Sure, one was from fear and one was from joy, but that's the nature of the Comings of God in the OT and the Coming of God in the NT. Obviously, touching the Ark would kill you, touching the Theotokos would not. God's presence was a fearsome firey mountain or a pillar of fire in the OT, a newborn babe in the Incarnation. The difference in responses is proportionate to the difference in the nature of the presence.

But beyond that, these are the consistent interpretations of the Scriptures from the earliest times. Even the first generations of protestant revolutionaries like Luther and Calvin held a proper veneration for the Theotokos and to the interpretations of the Fathers. Neither Luther nor Calvin would have suffered the impious attacks of protestants against the Perpetual Virginity or high place of honor due to the Theotokos.

And I'm sorry, but I will not change my avatar but out of deference to your views, I will post anonymously. Out of curiosity, how, considering your iconoclastic position, how do you understand things like Mel Gibson's Passion film? I ask out of sincere curiosity, not to pick a fight.

In Pax Christi,


Turretinfan said...

Dear Matt:
You wrote: "the Incarnate Christ was not what was contained in the womb of the Theotokos"

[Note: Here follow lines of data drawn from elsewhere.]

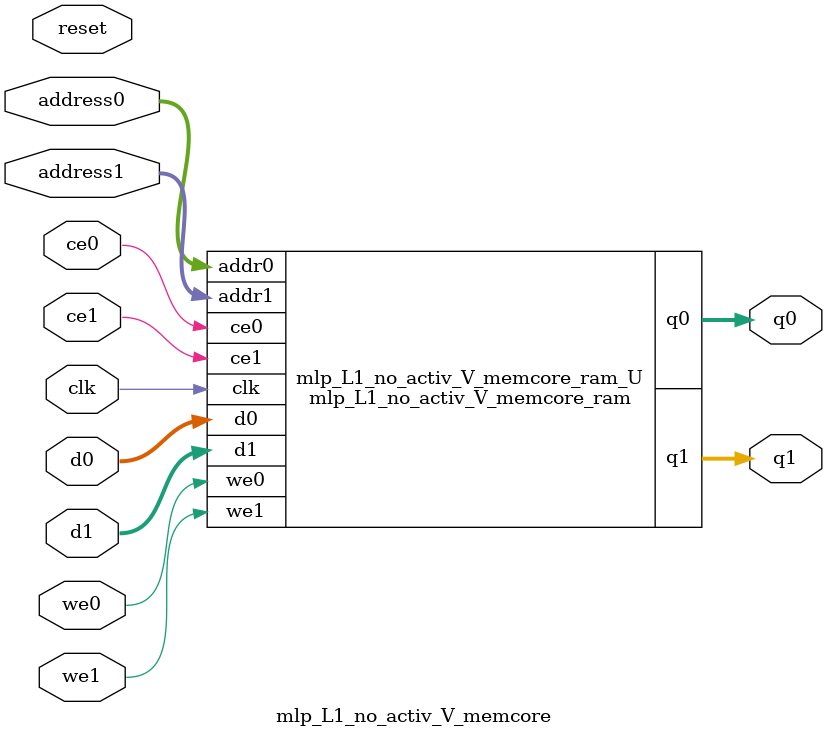
<source format=v>

`timescale 1 ns / 1 ps
module mlp_L1_no_activ_V_memcore_ram (addr0, ce0, d0, we0, q0, addr1, ce1, d1, we1, q1,  clk);

parameter DWIDTH = 18;
parameter AWIDTH = 6;
parameter MEM_SIZE = 50;

input[AWIDTH-1:0] addr0;
input ce0;
input[DWIDTH-1:0] d0;
input we0;
output reg[DWIDTH-1:0] q0;
input[AWIDTH-1:0] addr1;
input ce1;
input[DWIDTH-1:0] d1;
input we1;
output reg[DWIDTH-1:0] q1;
input clk;

(* ram_style = "distributed" *)reg [DWIDTH-1:0] ram[0:MEM_SIZE-1];




always @(posedge clk)  
begin 
    if (ce0) 
    begin
        if (we0) 
        begin 
            ram[addr0] <= d0; 
            q0 <= d0;
        end 
        else 
            q0 <= ram[addr0];
    end
end


always @(posedge clk)  
begin 
    if (ce1) 
    begin
        if (we1) 
        begin 
            ram[addr1] <= d1; 
            q1 <= d1;
        end 
        else 
            q1 <= ram[addr1];
    end
end


endmodule


`timescale 1 ns / 1 ps
module mlp_L1_no_activ_V_memcore(
    reset,
    clk,
    address0,
    ce0,
    we0,
    d0,
    q0,
    address1,
    ce1,
    we1,
    d1,
    q1);

parameter DataWidth = 32'd18;
parameter AddressRange = 32'd50;
parameter AddressWidth = 32'd6;
input reset;
input clk;
input[AddressWidth - 1:0] address0;
input ce0;
input we0;
input[DataWidth - 1:0] d0;
output[DataWidth - 1:0] q0;
input[AddressWidth - 1:0] address1;
input ce1;
input we1;
input[DataWidth - 1:0] d1;
output[DataWidth - 1:0] q1;



mlp_L1_no_activ_V_memcore_ram mlp_L1_no_activ_V_memcore_ram_U(
    .clk( clk ),
    .addr0( address0 ),
    .ce0( ce0 ),
    .we0( we0 ),
    .d0( d0 ),
    .q0( q0 ),
    .addr1( address1 ),
    .ce1( ce1 ),
    .we1( we1 ),
    .d1( d1 ),
    .q1( q1 ));

endmodule


</source>
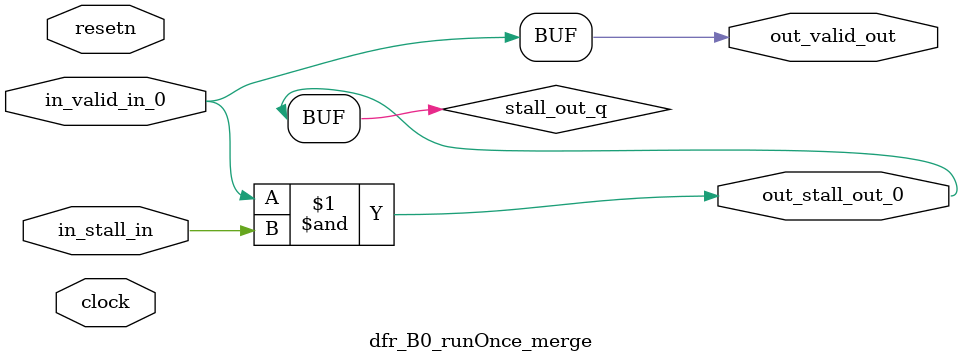
<source format=sv>



(* altera_attribute = "-name AUTO_SHIFT_REGISTER_RECOGNITION OFF; -name MESSAGE_DISABLE 10036; -name MESSAGE_DISABLE 10037; -name MESSAGE_DISABLE 14130; -name MESSAGE_DISABLE 14320; -name MESSAGE_DISABLE 15400; -name MESSAGE_DISABLE 14130; -name MESSAGE_DISABLE 10036; -name MESSAGE_DISABLE 12020; -name MESSAGE_DISABLE 12030; -name MESSAGE_DISABLE 12010; -name MESSAGE_DISABLE 12110; -name MESSAGE_DISABLE 14320; -name MESSAGE_DISABLE 13410; -name MESSAGE_DISABLE 113007; -name MESSAGE_DISABLE 10958" *)
module dfr_B0_runOnce_merge (
    input wire [0:0] in_stall_in,
    input wire [0:0] in_valid_in_0,
    output wire [0:0] out_stall_out_0,
    output wire [0:0] out_valid_out,
    input wire clock,
    input wire resetn
    );

    wire [0:0] stall_out_q;


    // stall_out(LOGICAL,6)
    assign stall_out_q = in_valid_in_0 & in_stall_in;

    // out_stall_out_0(GPOUT,4)
    assign out_stall_out_0 = stall_out_q;

    // out_valid_out(GPOUT,5)
    assign out_valid_out = in_valid_in_0;

endmodule

</source>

I respectfully disagree. That's exactly who was in Mary's womb.

The overshadowing was by the Holy Spirit - no question there, but don't conflate the persons of the Trinity.

Overshadowing by the Spirit brings protection not destruction. God protected Mary's pregnancy. Nevertheless, the Spirit of God is omnipresent: uncontainable. If you will go to hell, you will find him there also.

The "it seems obvious" argument is not much of a response to the demonstrated grammatical dissimilarities.

If Luther and Calvin properly "venerated" Mary, then modern Roman Catholics do not. One thing you can be sure: Luther and Calvin were not sitting around muttering through Rosaries towards the conclusions of their respective ministries.

I'm glad you posted anonymously to prevent the same problem from reoccuring - but I still exhort you to reconsider your continued violation of the second commandment.

The Godhead is not to be worshipped with the works of man's hands, as though he needed anything.